Open simplew2011 opened 1 week ago
Algorithmically, the shuffle is needed to ensure all duplicates are found. I'll try to illustrate with an example:
# Assume input data is divided into 2 partitions
Partition 0 Partition 1
---------- ----------
ID hash ID hash
0 xyz 3 xyz
1. abc 4 def
2. xyz 5 abc
Skipping the shuffle and using map_partitions
will only identify 0,1
as a duplicate group. It will fail to identify 3
in the same group & it will also miss out on 1,5
since they were in different partitions.
Shuffling by hash ensures that documents with the same hash are in the same partition.
# After shuffle
Partition 0 Partition 1
---------- ----------
ID hash ID hash
0 xyz 1 abc
3. xyz 4 def
2. xyz 5 abc
Now calling the lambda on each partition allows finding the duplicates correctly. If your data fits in a single partition then shuffling is not needed, but for anything more than 1 partition, shuffling is needed to ensure correctness.
@simplew2011 Are you running into issues with shuffle (either errors or performance)?

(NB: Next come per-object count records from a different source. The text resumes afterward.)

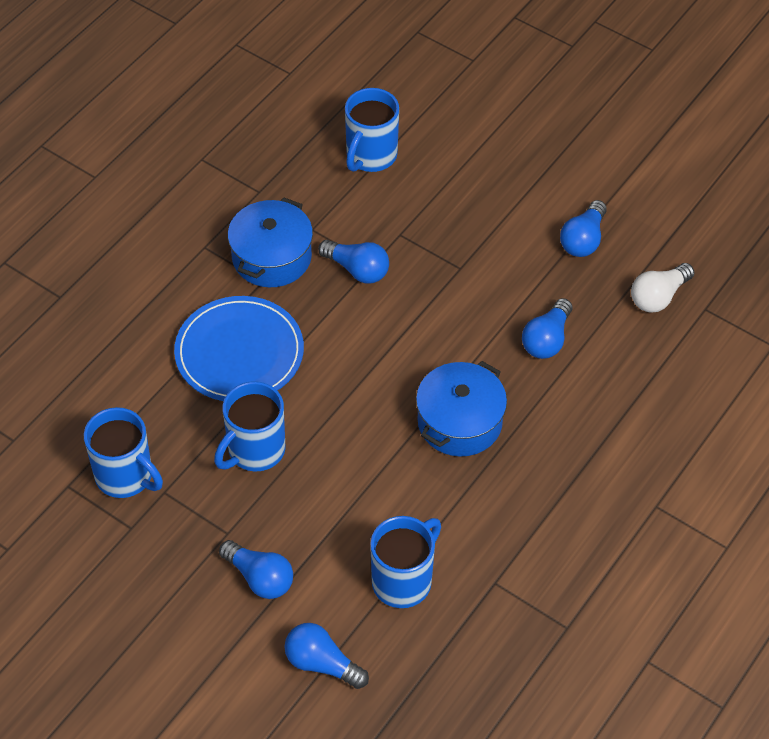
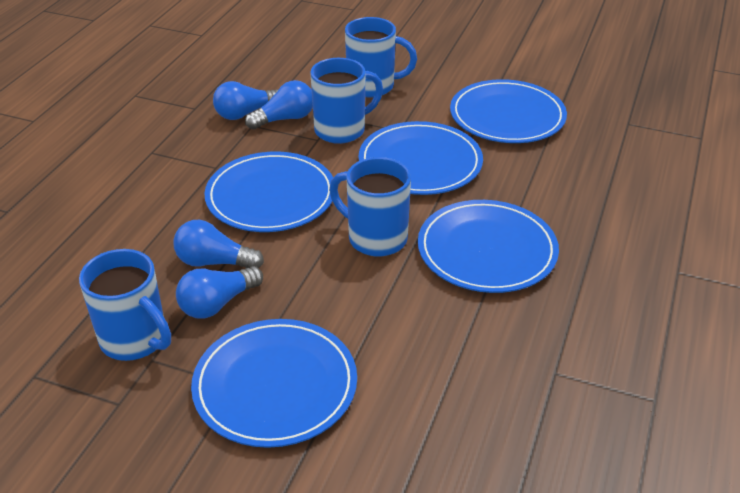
blue light bulb: [219,540,293,599] [285,623,369,689] [318,240,389,284] [522,298,572,359] [560,200,607,257] = 5 -> [173,220,264,268] [176,266,263,319] [213,81,278,120] [245,80,313,129] = 4
blue plate: [174,296,304,401] = 1 -> [191,319,357,448] [205,152,333,232] [359,121,483,195] [418,200,559,293] [450,79,567,143] = 5
blue pot: [228,198,313,287] [416,361,507,457] = 2 -> none = 0
white light bulb: [631,263,694,313] = 1 -> none = 0

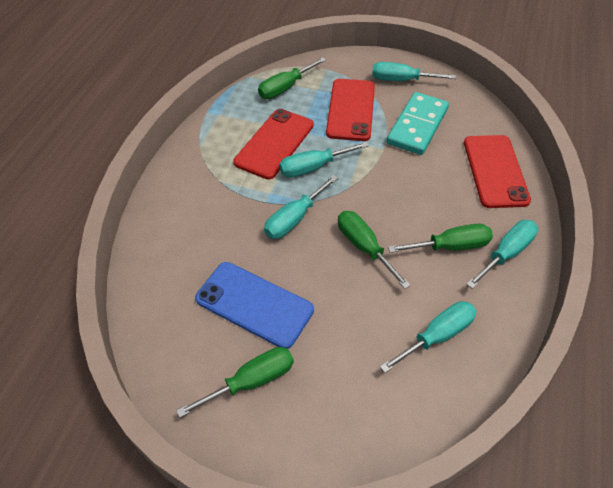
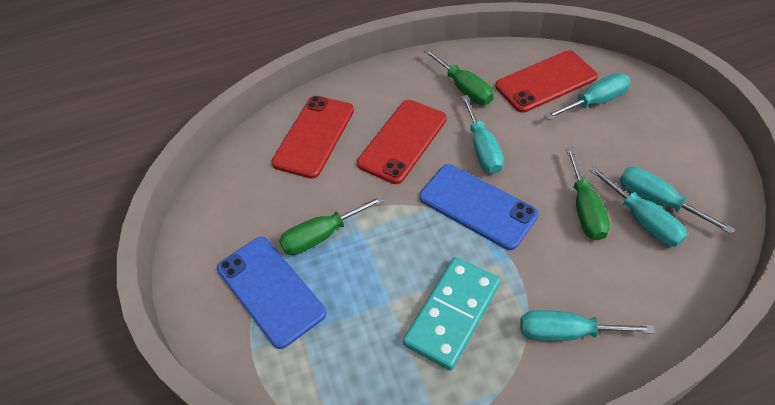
blue phone: [195,262,314,349] = 1 -> [217,237,326,349] [419,164,539,250] = 2
green screwdriver: [176,347,294,418] [258,57,326,99] [338,211,411,289] [388,224,493,253] = 4 -> [279,195,385,255] [424,48,494,105] [566,147,610,240] = 3

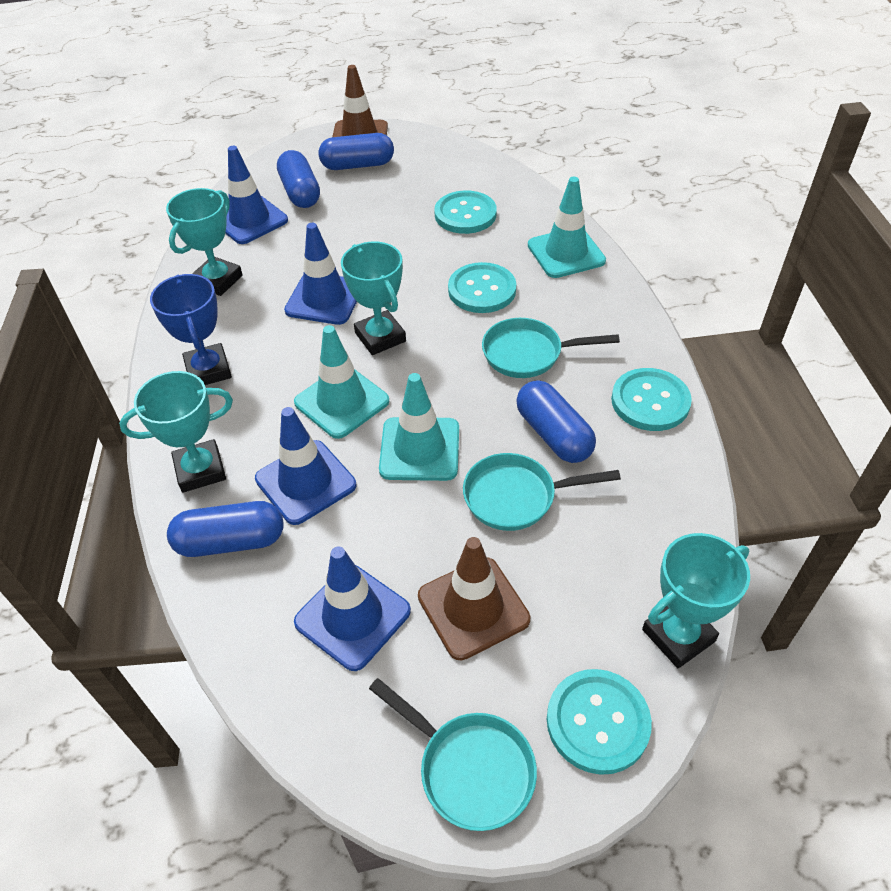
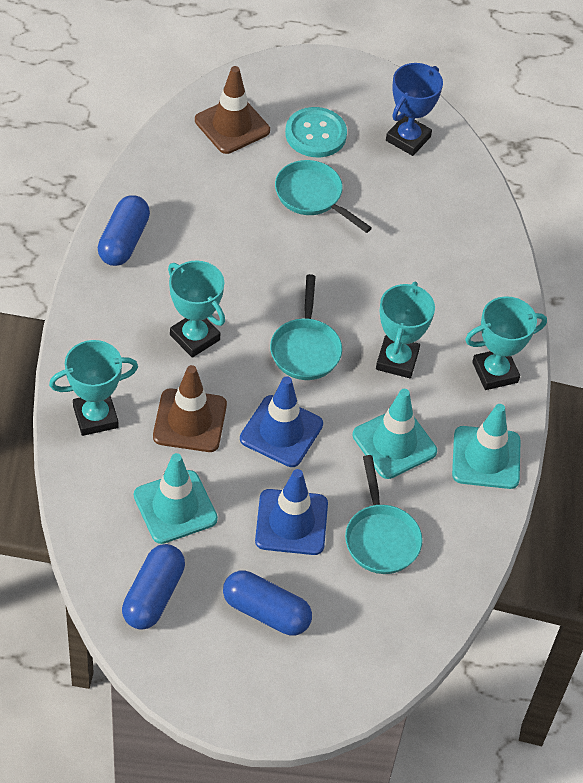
blue capsule: [167,501,284,557] [277,150,320,208] [319,133,394,170] [516,380,596,463] = 4 -> [98,195,150,266] [122,544,185,630] [223,570,312,636] = 3
blue traffic cone: [225,146,288,244] [255,407,356,525] [284,223,357,325] [294,546,411,671] = 4 -> [240,376,323,467] [255,469,328,555] = 2
turquoise button: [434,191,497,234] [448,262,516,313] [547,669,652,775] [611,368,692,431] = 4 -> [285,107,347,157] = 1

max(1,hash_df.npartitions)
is theoretically okay.
hash_df.npartitions//3
is just an optimization for improved performance. In our experience, the input document dataset is much larger in size than the hash_df
which only contains ID's & hashes. If the input df fits in 100 partitions, it is possible for the smaller hash_df to potentially fit within 30-35 partitions. Calling shuffle
with fewer output partitions often leads to better performance. So we picked based on some testing that num_partitions//3
as a good tradeoff between performance and avoiding any OOM errors if we go too low.